-
Ray tracing per bounce. Compaction not completed yet.
-
Specular Reflection (make has reflection between 0.1 and 1)
-
Soft Shadows and Area Lights
-
Depth of Field
-
Jittered Antialiasing
-
MSAA: Multi Sample Anti Aliasing
-
Refraction (make has refraction between 0.1 and 1)
-
Camera Movement
w-a-s-d-q-z move camera in world space
[-]-o-p pan camera around
up - down for moving the focal plan in and out
left - right for increasing and decreasing aperture size
http://github.com/ishaan13/Project1-RayTracer/blob/master/renders/2K_10_noCompaction.bmp http://github.com/ishaan13/Project1-RayTracer/blob/master/renders/2K_10_noCompaction_jitter.bmp http://github.com/ishaan13/Project1-RayTracer/blob/master/renders/2K_10_noCompaction_jitter_DOF.bmp
https://www.dropbox.com/s/htm8t0xxahi0z1l/RayTracerGPU.avi https://www.dropbox.com/s/xnmadcdf24i5zr4/RayTracerGPUDOF.avi
Peformance Boosts
- Ray-Box intersection code has less branching
- Bounce Parallelization
Performance increase strategy:
- Compaction should increase speed massively because of decrease in dead threads
- Put light source geometry into shared memory
- Less global memory access in code.
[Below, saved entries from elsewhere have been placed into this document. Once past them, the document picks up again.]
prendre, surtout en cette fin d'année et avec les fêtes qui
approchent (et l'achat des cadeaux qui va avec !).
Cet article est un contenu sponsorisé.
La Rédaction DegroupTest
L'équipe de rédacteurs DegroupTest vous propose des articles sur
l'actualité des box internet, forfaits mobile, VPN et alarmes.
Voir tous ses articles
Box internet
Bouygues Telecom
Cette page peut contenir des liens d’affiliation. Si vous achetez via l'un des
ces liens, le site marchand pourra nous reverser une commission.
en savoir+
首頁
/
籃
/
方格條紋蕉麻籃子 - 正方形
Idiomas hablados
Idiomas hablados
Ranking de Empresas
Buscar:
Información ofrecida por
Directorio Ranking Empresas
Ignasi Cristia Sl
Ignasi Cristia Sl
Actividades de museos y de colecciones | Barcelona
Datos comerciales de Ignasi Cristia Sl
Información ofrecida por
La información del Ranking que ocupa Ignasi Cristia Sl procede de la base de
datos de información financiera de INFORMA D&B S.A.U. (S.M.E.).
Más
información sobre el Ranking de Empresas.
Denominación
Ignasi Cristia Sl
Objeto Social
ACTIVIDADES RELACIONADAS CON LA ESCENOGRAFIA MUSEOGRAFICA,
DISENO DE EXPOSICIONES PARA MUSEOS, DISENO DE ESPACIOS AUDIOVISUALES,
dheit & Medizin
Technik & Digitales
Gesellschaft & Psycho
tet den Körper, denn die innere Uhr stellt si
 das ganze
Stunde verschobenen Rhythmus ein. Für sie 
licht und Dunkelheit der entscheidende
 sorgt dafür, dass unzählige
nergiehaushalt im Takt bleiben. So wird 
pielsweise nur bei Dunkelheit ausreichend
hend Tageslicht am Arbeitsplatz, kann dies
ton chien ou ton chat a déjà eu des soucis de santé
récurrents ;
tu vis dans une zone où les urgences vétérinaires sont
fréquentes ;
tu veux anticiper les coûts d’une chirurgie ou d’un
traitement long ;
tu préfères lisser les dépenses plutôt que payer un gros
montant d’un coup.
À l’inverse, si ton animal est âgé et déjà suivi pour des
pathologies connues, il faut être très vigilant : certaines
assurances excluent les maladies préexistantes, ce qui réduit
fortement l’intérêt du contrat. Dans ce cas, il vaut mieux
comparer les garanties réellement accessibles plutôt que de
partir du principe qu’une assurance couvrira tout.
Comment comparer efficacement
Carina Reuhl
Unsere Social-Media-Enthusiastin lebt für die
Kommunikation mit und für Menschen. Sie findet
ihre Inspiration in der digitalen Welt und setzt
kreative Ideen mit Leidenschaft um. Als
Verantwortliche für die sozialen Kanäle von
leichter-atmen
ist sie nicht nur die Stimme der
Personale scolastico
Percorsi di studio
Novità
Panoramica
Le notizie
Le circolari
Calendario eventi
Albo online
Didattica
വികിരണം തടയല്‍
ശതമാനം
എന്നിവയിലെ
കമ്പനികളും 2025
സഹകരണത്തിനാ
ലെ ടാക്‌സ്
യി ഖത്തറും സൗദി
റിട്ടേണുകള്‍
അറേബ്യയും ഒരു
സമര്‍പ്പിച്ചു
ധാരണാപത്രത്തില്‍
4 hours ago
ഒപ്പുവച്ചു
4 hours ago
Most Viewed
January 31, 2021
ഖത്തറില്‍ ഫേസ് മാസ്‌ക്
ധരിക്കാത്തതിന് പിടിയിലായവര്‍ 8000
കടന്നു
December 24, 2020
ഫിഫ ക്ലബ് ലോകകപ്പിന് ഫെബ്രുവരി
Use more register-variables
Performance Analysis:
Varying Number of threads per block and looking at time per iteration for a maximum of 10 bounces: on NVidia GT640M (384 cores, 1GB)
- 4 x 4 : 395ms
- 8 x 8 : 120ms
- 12 x 12 : 139ms
- 16 x 16 : 125ms
- 24 x 24 : 229ms
- 32 x 32 : 156ms
So, the interesting thing is that at multiples of a half-warp size per dimension, there's a significant increase in performance as all the local maxima's. It would be curious to understand why. The reason being that even the 24 x 24 is a multiple of a 32 warp size.